[Article]
┌──

# VINTAGE DOES NOT MEAN OLD – FULL SERVICE of a Landeron13 Chronograph



## chronoxx

When a chronograph movement looks like this, it's time for a *FULL SERVICE*. The following is a rare Landeron Cal.13 Monopusher chronograph. Photo shows the state of the mechanism. Marked is the minute recording jumper which is incorrect.








The balance assembly is removed and disassembled.








All of the chronograph parts are removed from the plate.








Remaining parts removed from other side.








The bare plate.








Dial side.








Mechanism fully disassembled.








All of the plates are cleaned. The jewels are carefully inspected and replaced if they are damaged.








The other side








The individual parts of the mechanism are carefully inspected. The pivots are re-polished if needed. All parts are then individually cleaned. After cleaning the parts are oiled and assembled. The mainspring is replaced.








The winding part of the mechanism assembled.








The balance assembly is cleaned and reassembled.








The watch movement is ticking. Now it is time for the chronograph parts.








The chronograph parts now go through the same process as the watch parts. They are disassembled, inspected, cleaned, oiled and greased and then reassembled.








Partial assembly of chronograph parts.








Movement is now fully assembled. Incorrect part has been replaced.








Work done! No longer old. Now it is a nice vintage Landeron Cal.13 chronograph movement. Thanks for looking!


----------



## Guest

there are no words :notworthy: :notworthy: :notworthy: :notworthy: :notworthy:


----------



## Bob Sheruncle

Fascinating. I love posts like these. :thumbsup:


----------



## PC-Magician

Fabulous.

Are you pro or gifted amateur?


----------



## jsud2002

What a transformation well done , really enjoyed looking at that


----------



## Littlelegs

Wow, that looks great. Would love to see the finished watch.


----------



## Davey P

Amazing stuff :notworthy:

It's absolutely beyond my comprehension how anyone can get all those tiny pieces back together and still get it to work.

And nobody on here has even asked what it looks like on the other side... :laugh:


----------



## SBryantgb

Davey P said:


> Amazing stuff :notworthy:
> 
> It's absolutely beyond my comprehension how anyone can get all those tiny pieces back together and still get it to work.
> 
> And nobody on here has even asked what it looks like on the other side... :laugh:












Seriously thought that is absolutely superb work... you have my complete admiration.


----------



## chronoxx

Hello all,

Thanks for all the compliments and for looking. Much appreciated! :biggrin:



Littlelegs said:


> Wow, that looks great. Would love to see the finished watch.


 Working on that!



PC-Magician said:


> Are you pro or gifted amateur?


 I leave that up to you to determine. Either way, you have my thanks :biggrin:

Mr. Mickey......LOL :laugh:


----------



## scottswatches

puts my amateur tinkering to complete shame - I am besides my self with joy if i manage to change a crystal!

Excellent work sir


----------



## mel

I stand in awe! :notworthy:

But notice a very important basic principle we should *all* aspire to - - scrupulous cleanliness in work space, cleaning of all parts (on a needed or not basis) and re-assembly in a clean environment. And that's without having any knowledge of how to fix something like this in my case!

└──

[Requests]
(a) For each statement about the chronograph service thread, answer yes or no and quote the words from the thread that decide it. (i) The mainspring is replaced during the service. (ii) The part marked in the first photo is the hour recording jumper. (iii) The poster who asked to see the finished watch is shown it in the thread.
(b) Copy the rows below exactly, from their beginning through the line that contains "v(-17.9, 1.02) *", both ends included. Leave out any pictures.

[Source material]
┌──

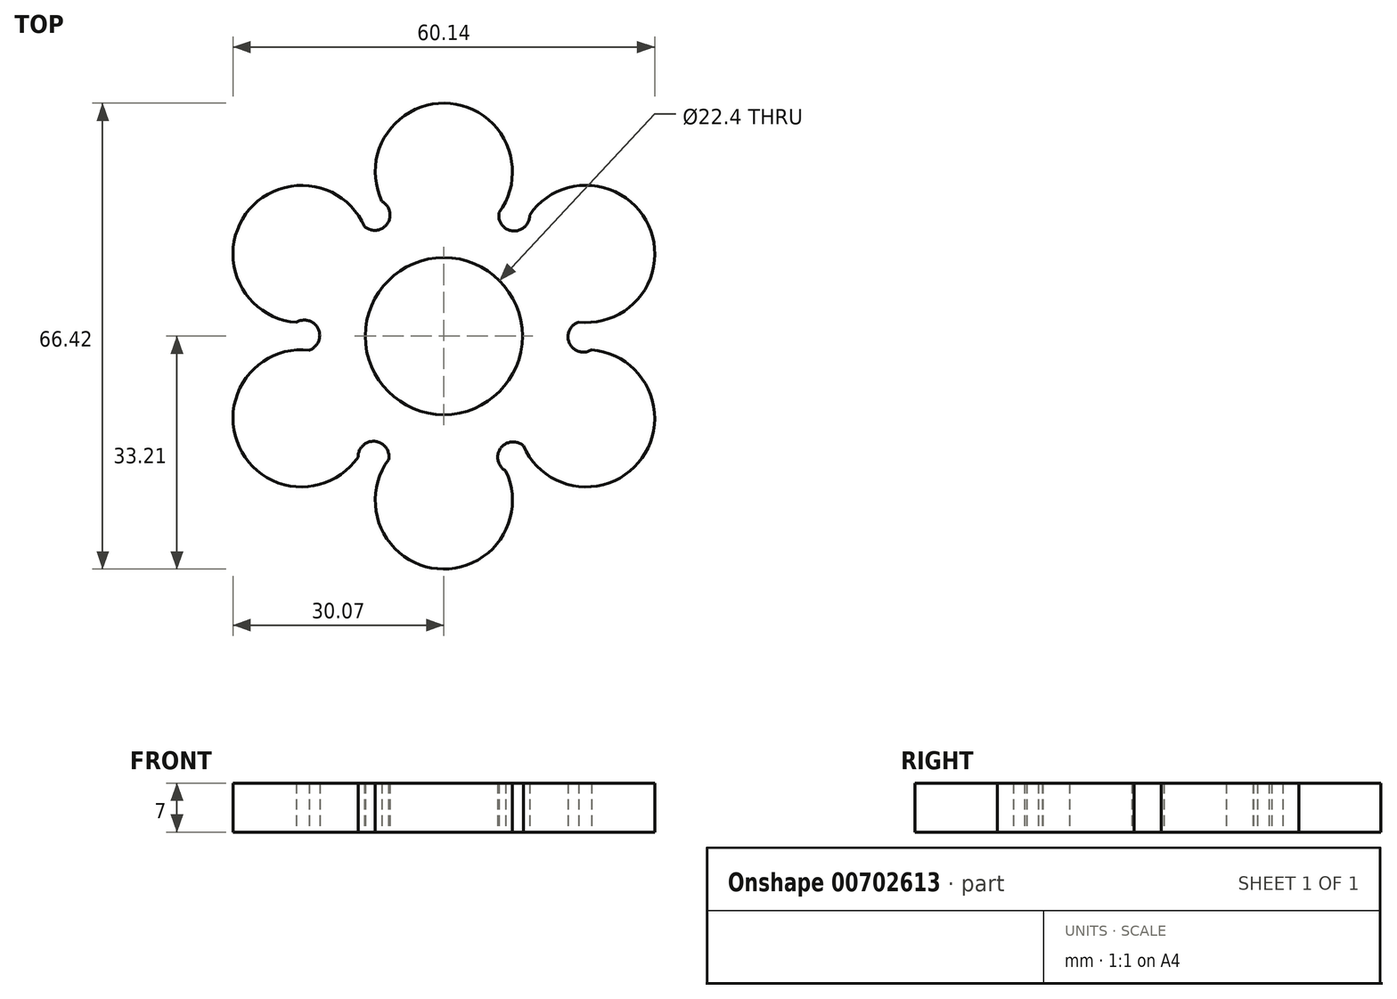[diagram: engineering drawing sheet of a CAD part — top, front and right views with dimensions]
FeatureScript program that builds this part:
annotation { "Feature Type Name" : "Feature", "Feature Type Description" : "" }
export const myFeature = defineFeature(function(context is Context, id is Id, definition is map)
    precondition{}
    {
        {
            var Q0;
            Q0=qCreatedBy(makeId("Top.planeOp"),FACE);
            var sketch = newSketch(context, id + "F0", { "sketchPlane" : qUnion([Q0])});
            skCircle(sketch, "E0", {"center": v(0, 0) * mm, "radius": 11.2 * mm});
            skArc(sketch, "E1", {"start": v(7.87, 17.62) * mm, "mid": v(-0.16, 33.2) * mm, "end": v(-7.68, 17.36) * mm});
            skArc(sketch, "E2.1.0", {"start": v(-11.32, 15.63) * mm, "mid": v(-28.84, 16.46) * mm, "end": v(-18.87, 2.03) * mm});
            skArc(sketch, "E2.2.0", {"start": v(-19.2, -2) * mm, "mid": v(-28.67, -16.74) * mm, "end": v(-11.2, -15.33) * mm});
            skArc(sketch, "E2.3.0", {"start": v(-7.87, -17.62) * mm, "mid": v(0.16, -33.2) * mm, "end": v(7.68, -17.36) * mm});
            skArc(sketch, "E2.4.0", {"start": v(11.32, -15.63) * mm, "mid": v(28.84, -16.46) * mm, "end": v(18.87, -2.03) * mm});
            skArc(sketch, "E2.5.0", {"start": v(19.2, 2) * mm, "mid": v(28.67, 16.74) * mm, "end": v(11.2, 15.33) * mm});
            skArc(sketch, "E3", {"start": v(-11.32, 15.63) * mm, "mid": v(-8.07, 16.02) * mm, "end": v(-8.83, 19.2) * mm});
            skArc(sketch, "E4.1.0", {"start": v(-19.2, -2) * mm, "mid": v(-17.9, 1.02) * mm, "end": v(-21.05, 1.96) * mm});
            skArc(sketch, "E4.2.0", {"start": v(-7.87, -17.62) * mm, "mid": v(-9.84, -15) * mm, "end": v(-12.22, -17.25) * mm});
            skArc(sketch, "E4.3.0", {"start": v(11.32, -15.63) * mm, "mid": v(8.07, -16.02) * mm, "end": v(8.83, -19.2) * mm});
            skArc(sketch, "E4.4.0", {"start": v(19.2, 2) * mm, "mid": v(17.9, -1.02) * mm, "end": v(21.05, -1.96) * mm});
            skArc(sketch, "E4.5.0", {"start": v(7.87, 17.62) * mm, "mid": v(9.84, 15) * mm, "end": v(12.22, 17.25) * mm});
            skSolve(sketch);
        }
        {
            var Q0;
            Q0=makeQuery(id+"F0.imprint","IMPRINT",FACE,{"disambiguationData":[TD([[makeQuery(id+"F0.imprint","IMPRINT",EDGE,{"derivedFrom":sQuery(id+"F0.wireOp",EDGE,"E0")}),-1.0]])]});
            extrude(context, id + "F1", {"entities" : qUnion([Q0]), "depth" : 7 * mm, "offsetDistance" : 25 * mm});
        }
    });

└──

[Solved tasks]
(a)
(i) Yes: "The mainspring is replaced."
(ii) No: "Marked is the minute recording jumper which is incorrect."
(iii) No: "Working on that!"

(b)
[diagram: engineering drawing sheet of a CAD part — top, front and right views with dimensions]
FeatureScript program that builds this part:
annotation { "Feature Type Name" : "Feature", "Feature Type Description" : "" }
export const myFeature = defineFeature(function(context is Context, id is Id, definition is map)
    precondition{}
    {
        {
            var Q0;
            Q0=qCreatedBy(makeId("Top.planeOp"),FACE);
            var sketch = newSketch(context, id + "F0", { "sketchPlane" : qUnion([Q0])});
            skCircle(sketch, "E0", {"center": v(0, 0) * mm, "radius": 11.2 * mm});
            skArc(sketch, "E1", {"start": v(7.87, 17.62) * mm, "mid": v(-0.16, 33.2) * mm, "end": v(-7.68, 17.36) * mm});
            skArc(sketch, "E2.1.0", {"start": v(-11.32, 15.63) * mm, "mid": v(-28.84, 16.46) * mm, "end": v(-18.87, 2.03) * mm});
            skArc(sketch, "E2.2.0", {"start": v(-19.2, -2) * mm, "mid": v(-28.67, -16.74) * mm, "end": v(-11.2, -15.33) * mm});
            skArc(sketch, "E2.3.0", {"start": v(-7.87, -17.62) * mm, "mid": v(0.16, -33.2) * mm, "end": v(7.68, -17.36) * mm});
            skArc(sketch, "E2.4.0", {"start": v(11.32, -15.63) * mm, "mid": v(28.84, -16.46) * mm, "end": v(18.87, -2.03) * mm});
            skArc(sketch, "E2.5.0", {"start": v(19.2, 2) * mm, "mid": v(28.67, 16.74) * mm, "end": v(11.2, 15.33) * mm});
            skArc(sketch, "E3", {"start": v(-11.32, 15.63) * mm, "mid": v(-8.07, 16.02) * mm, "end": v(-8.83, 19.2) * mm});
            skArc(sketch, "E4.1.0", {"start": v(-19.2, -2) * mm, "mid": v(-17.9, 1.02) * mm, "end": v(-21.05, 1.96) * mm});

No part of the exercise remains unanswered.